OTHER CONTROVERSIAL NAMESAKES

Tech High and Boys High combined in 1947 to become Henry W. Grady High School.

Grady was praised by the community with namesakes. Due to his advocacy for a public hospital, Grady Memorial Hospital was named after him. Due to his involvement in newspapers, the University of Georgia in Athens, where Grady was born, named the Henry W. Grady College of Journalism and Mass Communications in 1921. 

According to the Atlanta Historical Society, two years after his death, a statue of Grady was erected on Oct. 21, 1891, at Marietta and Forsyth streets in Downtown Atlanta. The base described Grady as a “Journalist,” “Orator” and “Patriot.”

The statue garnered protests from Georgia State University students. The university’s student newspaper, The Signal, published an editorial on Dec. 3, 2019. 

“[Grady] might as well be the poster child for Atlanta’s continued glorification of bygone racist icons,” the editorial read. “[Grady] maintained an overt and revolting desire for the white race to reign supreme.”

Pope, however, acknowledges that times were different and morals of today were rare in the 19th century. 

“Grady was not considered a racist for the time,” Pope said. “Grady brought the World’s Fair and invited African Americans. It was progressive in the 19th century.”

The state government of Georgia has historically protected monuments and references to controversial pasts. Georgia Senate Bill 77 states that “It shall be unlawful for any person, firm, corporation or other entity to mutilate, deface, defile or abuse contemptuously any publicly owned monument, located, erected, constructed, created or maintained on property owned by an agency or the State of Georgia. No officer or agency shall remove or conceal from display any such monument, plaque, marker, or memorial for the purpose of preventing the visible display of the same. A violation of this paragraph shall constitute a misdemeanor.” 

 

PROCESS OF CHANGING A NAME

I’m sure there will be people that will be upset that we are even considering this, but I do think that even though things were the way they were in the past, they don’t have to be that way in the future.”

— Grady District Representative Leslie Grant

According to Grant, Grady’s district representative on the school board, a formal name-changing could only begin if the chair of the Atlanta school board assigns a committee to the task. The board member of the school would preside over the committee. In Grady’s case, that board member would be Grant. The committee would be comprised of five to seven members. 
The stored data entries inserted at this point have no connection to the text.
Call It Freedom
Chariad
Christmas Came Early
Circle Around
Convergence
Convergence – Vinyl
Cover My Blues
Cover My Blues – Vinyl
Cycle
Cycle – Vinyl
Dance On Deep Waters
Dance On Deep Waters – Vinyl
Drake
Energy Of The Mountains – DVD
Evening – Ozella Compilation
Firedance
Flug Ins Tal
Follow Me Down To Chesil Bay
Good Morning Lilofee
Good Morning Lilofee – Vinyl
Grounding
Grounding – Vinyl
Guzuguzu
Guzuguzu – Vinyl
Other representatives may include individuals from neighborhood planning units, school administration, and cluster parent groups. Once the committee is formed, which is the chair’s appointment, then nominations are accepted by the committee. Anyone can nominate a name for the school. 

“We would have a public input with this,” Grant said. “This would be open to more than just folks who show up at a meeting.”

Grant also said if a name change were to take place, it would happen within the next few months. 

“I’m sure it’s going to be an interesting conversation,” Grant said. “I’m sure there will be people that will be upset that we are even considering this, but I do think that even though things were the way they were in the past, they don’t have to be that way in the future.”